The discussion of our table hosts Dr. des. Verena Rodatus (Ethnological Museum Berlin) and Prof. Dr. Avinoam Shalem (Columbia University) will focus on Object Biographies and Theory of Things.
In the context of Ethnological Museums with their (partly) colonial collections, one important strategy is to reveal the objects’ biographies – in order to address and reflect the (often violent) history of their acquisition. But the presentation of the objects’ histories goes beyond this, says Verena Rodatus: How can epistemologies and classification models that are rooted in colonialism be redressed with new forms of presentation? Verena Rodatus will take the example of the exhibition “Object Biographies” (Humboldt Lab Dahlem, March 25 to October 18, 2015 at the Ethnologische Museum Berlin) as a starting point for the discussion.

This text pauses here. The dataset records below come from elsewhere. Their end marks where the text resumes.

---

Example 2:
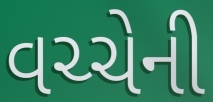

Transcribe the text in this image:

વચ્ચેની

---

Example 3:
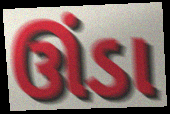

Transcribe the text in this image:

ઊંડા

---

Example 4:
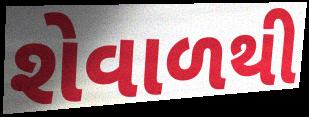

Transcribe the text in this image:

શેવાળથી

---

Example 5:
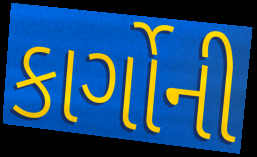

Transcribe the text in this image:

કાર્ગોની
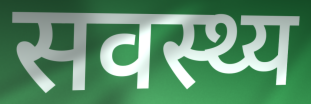
सवस्थ्य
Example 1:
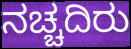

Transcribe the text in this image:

ನಚ್ಚದಿರು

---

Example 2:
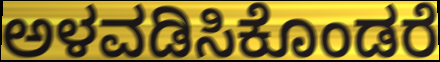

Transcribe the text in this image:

ಅಳವಡಿಸಿಕೊಂಡರೆ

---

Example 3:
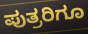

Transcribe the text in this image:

ಪುತ್ರರಿಗೂ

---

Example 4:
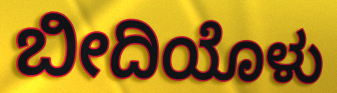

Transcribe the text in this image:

ಬೀದಿಯೊಳು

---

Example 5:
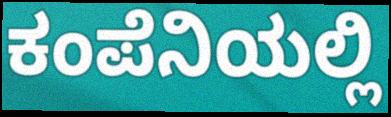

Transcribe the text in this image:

ಕಂಪೆನಿಯಲ್ಲಿ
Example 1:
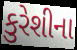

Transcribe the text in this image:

કુરેશીના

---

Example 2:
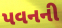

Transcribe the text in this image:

પવનની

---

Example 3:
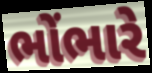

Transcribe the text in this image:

ભોંભારે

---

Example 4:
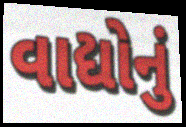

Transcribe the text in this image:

વાદ્યોનું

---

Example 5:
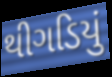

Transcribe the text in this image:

થીગડિયું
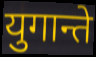
युगान्ते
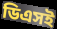
ডিএসই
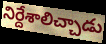
నిర్దేశాలిచ్చాడు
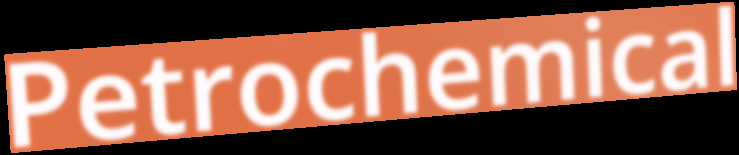
Petrochemical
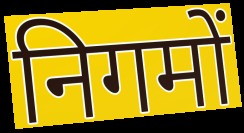
निगमों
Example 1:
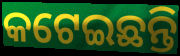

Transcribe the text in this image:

କଟେଇଛନ୍ତି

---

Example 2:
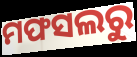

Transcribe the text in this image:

ମଫସଲରୁ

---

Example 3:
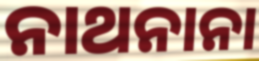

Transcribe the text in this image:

ନାଥନାନା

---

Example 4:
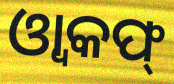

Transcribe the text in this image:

ଓ୍ଵାକଫ୍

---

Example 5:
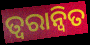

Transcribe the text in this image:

ତ୍ବରାନ୍ବିତ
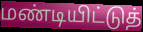
மண்டியிட்டுத்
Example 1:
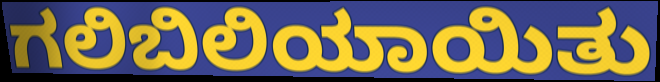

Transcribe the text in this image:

ಗಲಿಬಿಲಿಯಾಯಿತು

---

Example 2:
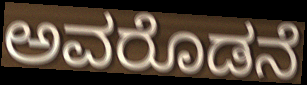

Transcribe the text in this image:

ಅವರೊಡನೆ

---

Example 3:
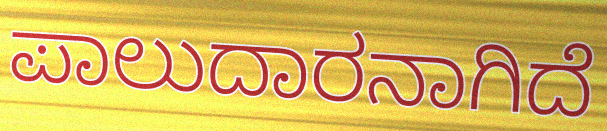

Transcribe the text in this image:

ಪಾಲುದಾರನಾಗಿದೆ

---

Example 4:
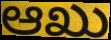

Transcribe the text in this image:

ಆಖು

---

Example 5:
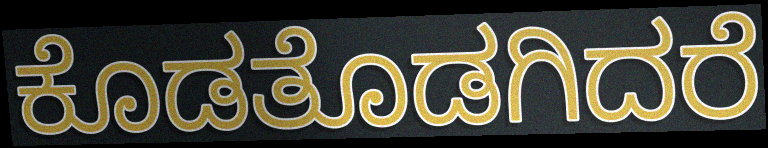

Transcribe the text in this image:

ಕೊಡತೊಡಗಿದರೆ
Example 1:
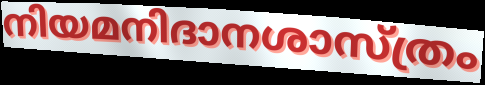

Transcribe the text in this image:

According to Avinoam Shalem, objects exhibited in museums today are in fact reduced in time. They are usually classified into one specific temporal moment and particular geography. Moreover, being displayed in particular sections of the museum today and classified as ancient, medieval, Renaissance, Islamic, Indian, Chinese, African etc., they are restricted to specific settings bound to time. In addition, the museum’s captions attached to them usually underscore their originary moments, namely places and dates of production and histories of commissioners, patrons and makers. By opening the ability of objects to raise questions on temporalities beyond the originary moment of production, for example times concerning the objects’ later uses, collections and displays, and also the object’s capability to instigate ‘travel’ from the sub-consciousness of the beholder to hers or his consciousness, to create in-between spaces of time as the result of its being displayed next to other objects, and to shed light on their importance as markers of time (a sort of cultural clock), the object and the museum will be juxtaposed, and the object’s prospect vis à vis its limits within museum display will be highlighted.